- Sarah Bradley, 39 anos, de Somerset, Inglaterra, procurou atendimento após dor de cabeça relacionada a um acidente de carro de 2018.
- Em fevereiro de 2024, a ressonância magnética revelou um tumor cerebral com mais de 3,8 centímetros no ventrículo lateral direito.
- Inicialmente, a paciente optou por acompanhar o tumor, mas realizou cirurgia em novembro de 2024 para removê-lo.
- A biópsia confirmou subependimoma, um tumor benigno raro de grau um, e não havia sintomas neurológicos prévios.
- Em novembro de 2025, nova ressonância não apontou vestígios do tumor; um novo exame está marcado para novembro deste ano para confirmar alta.
Sarah Bradley, 39 anos, buscou atendimento médico em Somerset, Inglaterra, para investigar dores de cabeça e tontura decorrentes de um acidente de carro ocorrido seis anos antes. O que começou como uma avaliação de rotina com ressonância magnética terminou com o diagnóstico de um tumor cerebral em 2024.
O acidente de 2018 causou uma lesão cervical leve que evoluiu para dores no pescoço, cefaléia e vertigens ao longo dos anos. Em fevereiro de 2024, a ressonância revelou a presença de um tumor no ventrículo lateral direito, com diâmetro superior a 3,8 cm, levandoBradley a seguir tratamento neurológico.
Inicialmente, o plano foi acompanhar o tumor por meio de exames, mas, em novembro de 2024, a paciente precisou realizar uma cirurgia. O procedimento visou remover o tumor, com a confirmação posterior de subependimoma, um tumor benigno raro de grau 1, em biópsia.

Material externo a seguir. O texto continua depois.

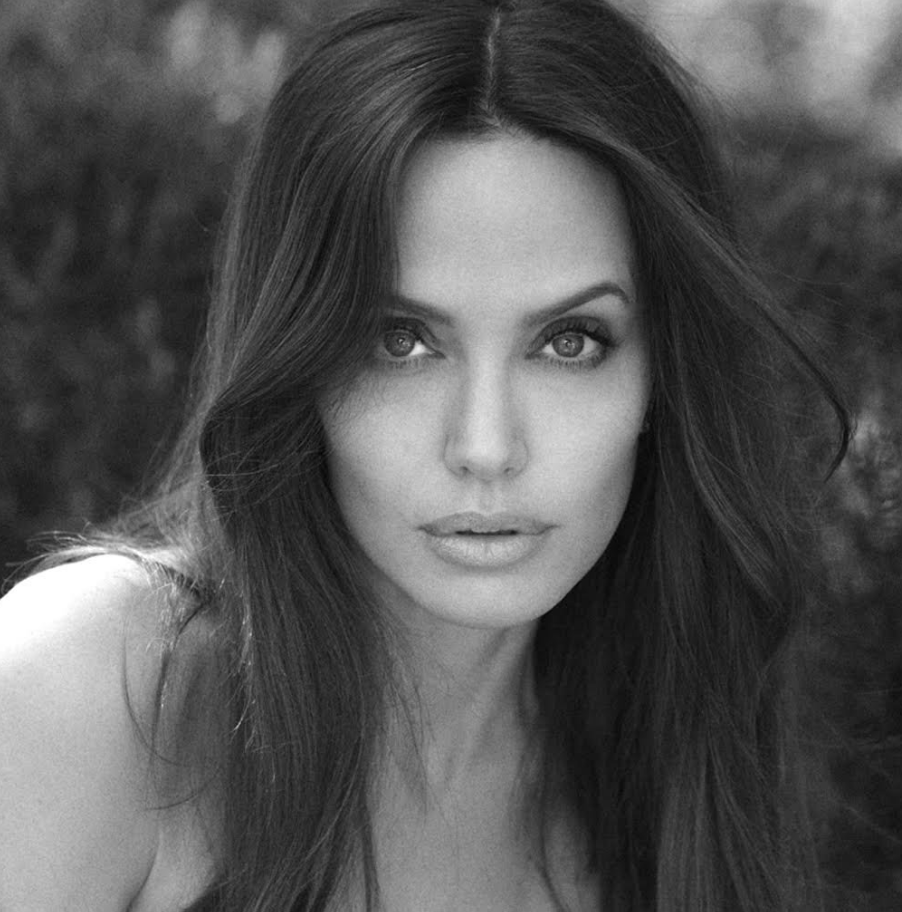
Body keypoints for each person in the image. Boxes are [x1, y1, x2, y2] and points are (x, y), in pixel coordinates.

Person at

Após a cirurgia, o tumor foi encaminhado para análise histopatológica para confirmação diagnóstica. Bradley relatou que não apresentava sintomas prévios do tumor, atribuindo as queixas ao quadro cervical anterior. Em novembro de 2025, a nova ressonância apontou ausência de vestígios do tumor.
Um segundo exame está programado para novembro deste ano para confirmar a alta clínica. A paciente permanece sob acompanhamento médico para monitorar possíveis recidivas e acompanhar seu estado neurológico.